#  > > >  >  > Форум >  > > >  >  > Лингвистический форум >  > > >  >  > Лингвистический форум >  > > >  >  > Пали >  > > >  >  >  Причастия прошедшего времени страдательного залога

## Aleksey

Хотелось бы уточнить один вопрос. Можно ли переводить причастия прошедшего вида страдательного залога (причастия на -ta/-na) переводить настоящим временем. Похоже, что часто это так, но я не нашёл обоснований. Приведу пример, правда не из пали. У Кочергиной при описании таких причастий даётся sthaa - стоять - sthita - стоявший (всё вроде правильно). Тем не менее в её словаре этого значения нет, а есть "стоящий, находящийся, расположенный", то есть в настоящем времени (есть ещё и "поставленный", но это по сути от другого, переходного глагола). В ПЕД /thita - standing. То же например, и calita (от cal, calati - трястись) - дрожащий, трясущийся (а не дрожавший, трясшийся).  Вообще, похоже, в словаре Кочергиной многие такие причастия переведены настоящим временем.

----------


## Ассаджи

Такое причастие еще называют "совершенным" ("перфектным", у Дюрозеля "Passive Perfect Participle", 450), то есть обычно не "стоявший", а "вставший" (завершенное действие). А "вставший" по смыслу близко к "стоящий".

Получается "calita" -- "затрясшийся", "пришедший в дрожание", что по смыслу близко к "дрожащий";
mu~ncati - muttа - освобожденный;
deti - dinna - данный.

Так что это завершенное в настоящем действие во многих случаях можно переводить настоящим временем.

----------


## Aleksey

Спасибо!

----------

_УСЛОВИЕ ЗАДАНИЯ_: Повторите без изменений отрывок из обсуждения причастий в пали, начиная со слов «Такое причастие еще» и продолжая вплоть до слов «dinna - данный.». Приведённые далее данные представляют собой отдельный материал, не связанный с обсуждением.

_ПРЕДОСТАВЛЕННЫЕ ДАННЫЕ_:
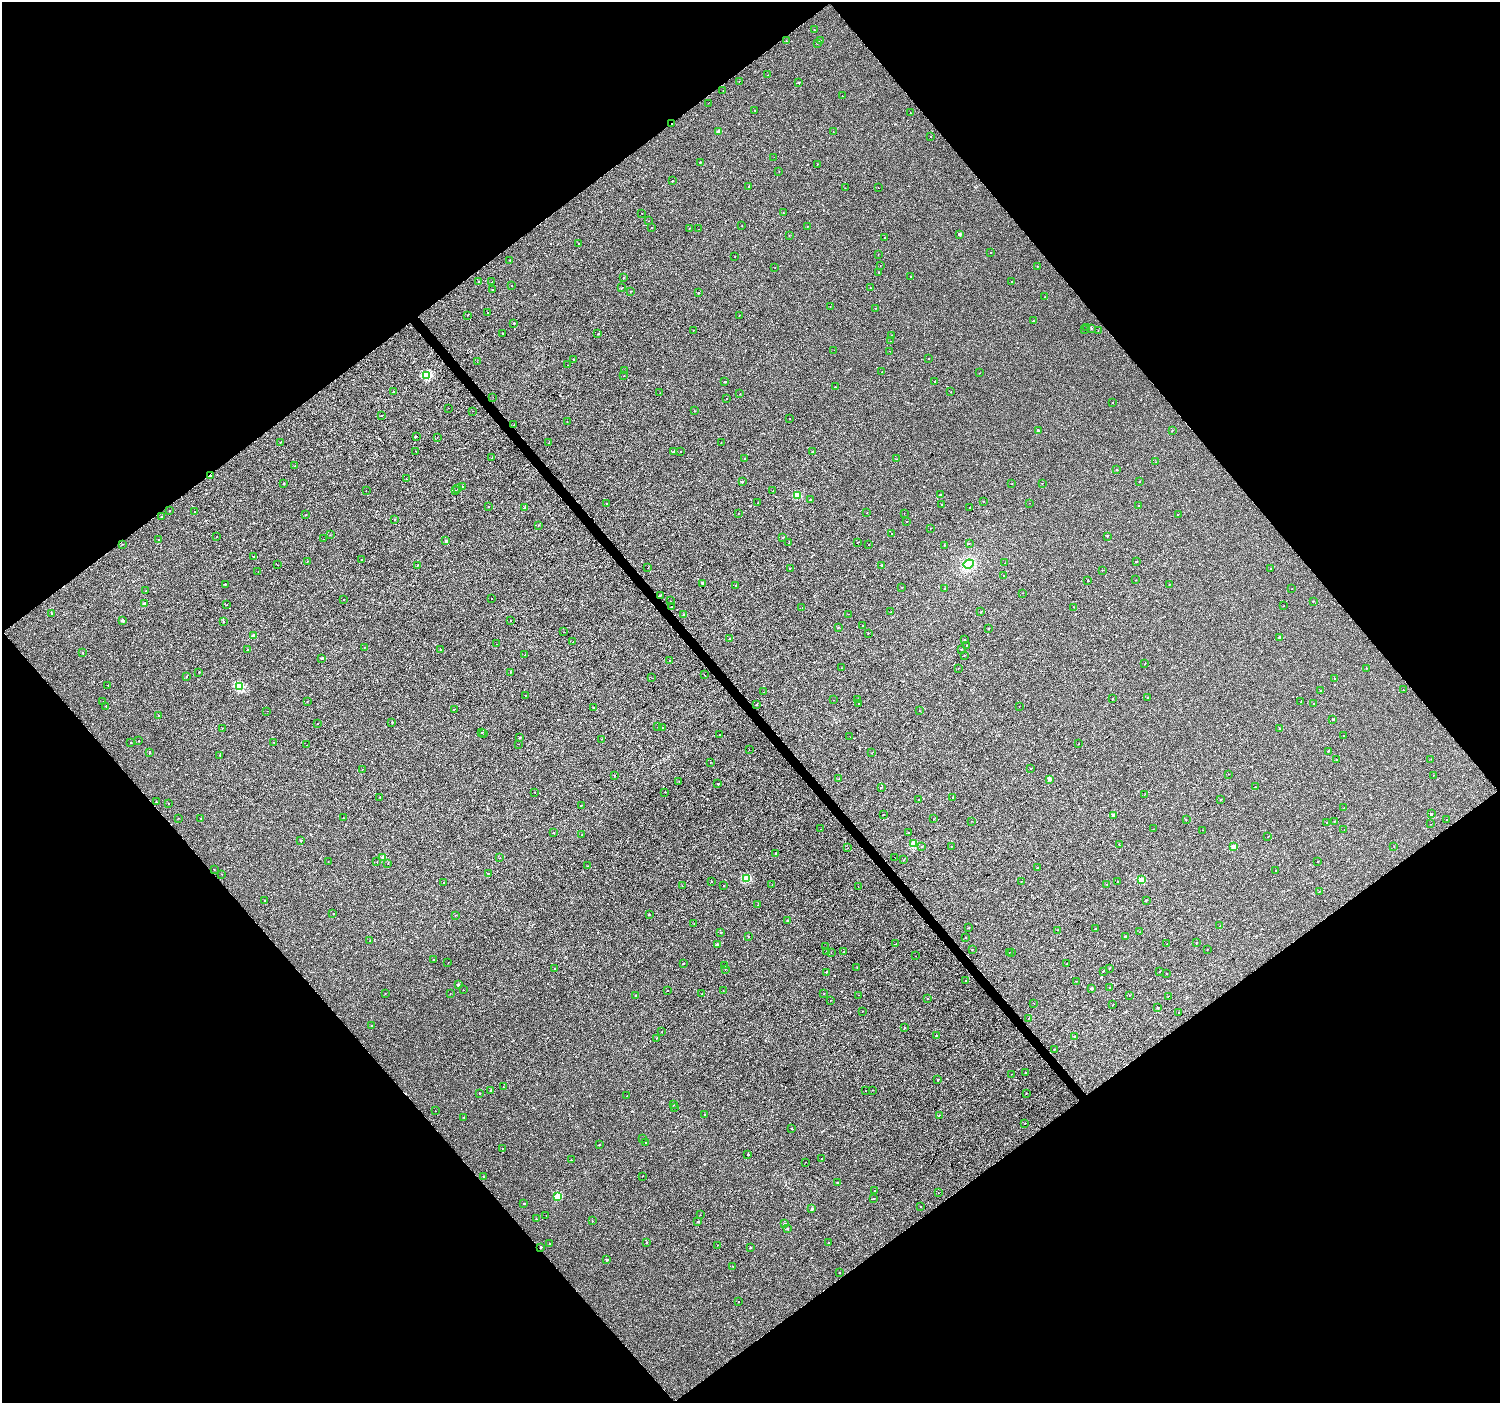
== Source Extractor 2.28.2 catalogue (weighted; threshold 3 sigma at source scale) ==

_ВЫПОЛНЕННОЕ ЗАДАНИЕ_:
Такое причастие еще называют "совершенным" ("перфектным", у Дюрозеля "Passive Perfect Participle", 450), то есть обычно не "стоявший", а "вставший" (завершенное действие). А "вставший" по смыслу близко к "стоящий".

Получается "calita" -- "затрясшийся", "пришедший в дрожание", что по смыслу близко к "дрожащий";
mu~ncati - muttа - освобожденный;
deti - dinna - данный.